Southern Madagascar is on the brink of a severe humanitarian crisis as hundreds of thousands struggle with the impact of a prolonged drought, according to United Nations officials.

“The hunger season is coming,” Issa Sanogo, the UN resident coordinator on the Indian Ocean island nation said on Saturday. People may be left “without the means to eat, without money to pay for health services, or to send their children to school, to get clean water, and even to get seeds to plant for the next agricultural season,” he said.

Insufficient rains since 2019 in the Grand Sud or the Big South of Madagascar have caused the most severe drought since 1981. People have resorted to desperate survival measures such as “eating locusts, raw red cactus fruits or wild leaves” according to ReliefWeb, an information service provided by the United Nations Office for the Coordination of Humanitarian Affairs.

Madagascar is the world’s largest grower of vanilla, most of which is produced in the northeast of the world’s fourth-largest island. Citizens in the south rely on subsistence agriculture from small landholdings, according to reports from the World Bank.
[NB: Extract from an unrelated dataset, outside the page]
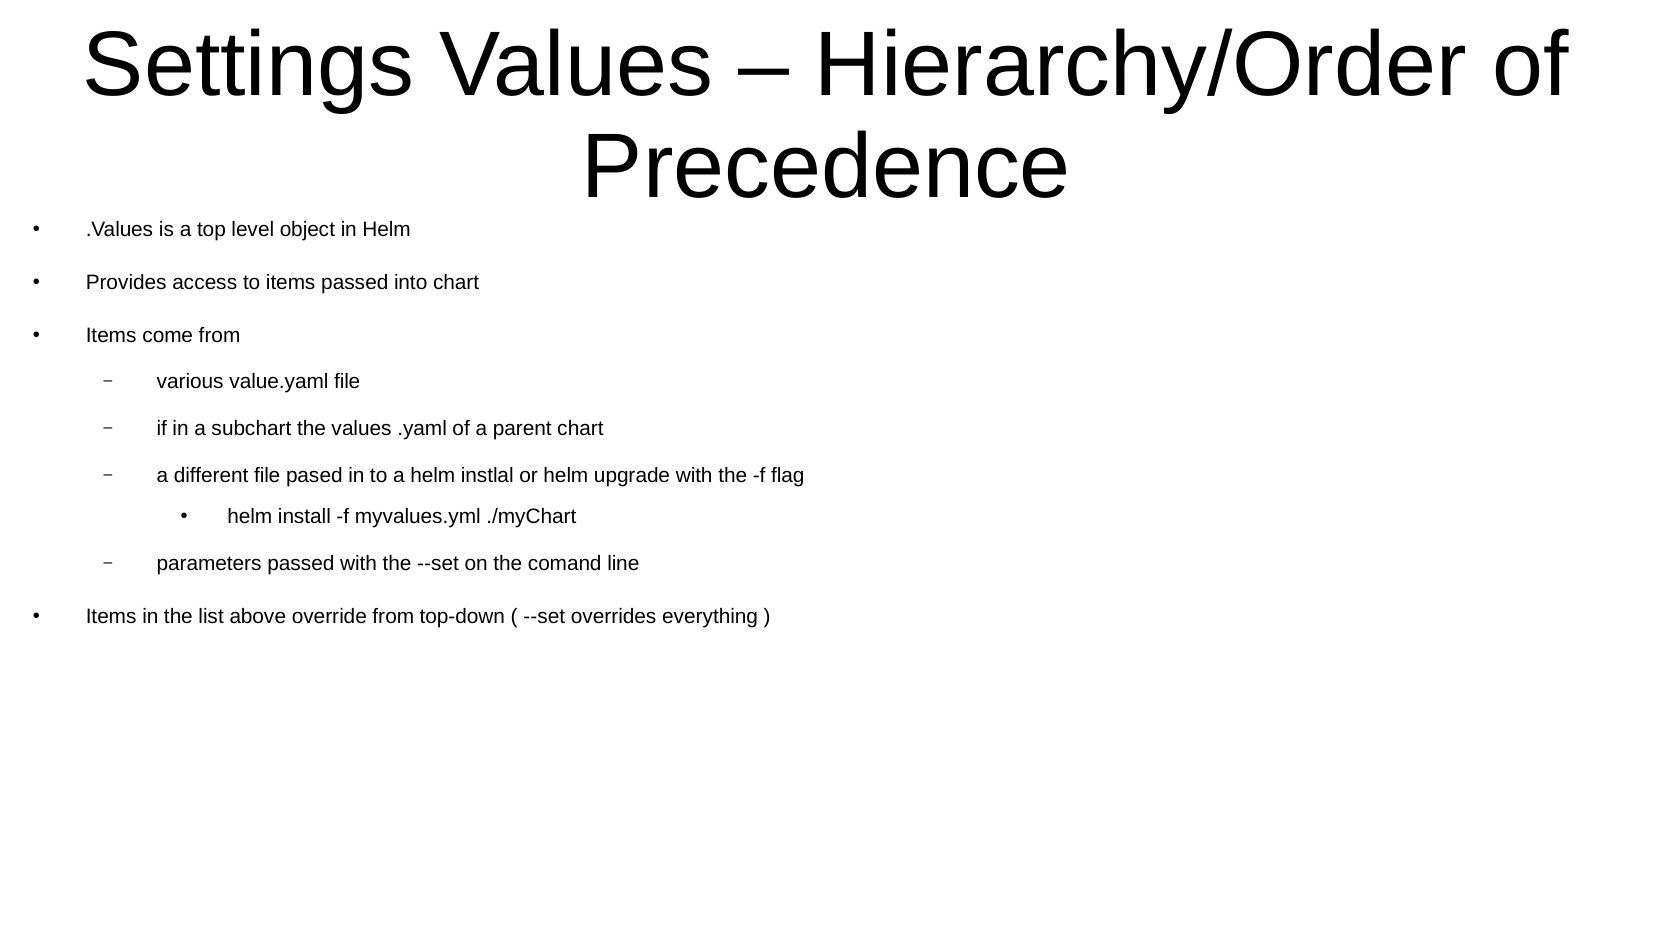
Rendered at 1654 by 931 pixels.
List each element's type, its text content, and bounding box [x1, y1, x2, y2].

“The south is vulnerable because it’s dry, while the north has tropical rain-forests” said Shelley Thakral, a spokeswoman for the United Nations World Food Programme, which is looking to raise $78.6 million in emergency aid to feed people in the region. Residents haven’t managed to produce crops and with the “start of the lean season approaching” the situation can get worse, she said. 

A report published this month stated that more than 500,000 children younger than five years of age face the risk of malnutrition between May 2021 and April 2022. 

“The drought has gone on for longer than expected, and the funds received are insufficient to cover current and future needs,” Sanogo said. “We must act now: annual crops are a problem that will probably become a new crisis in the next agricultural season.”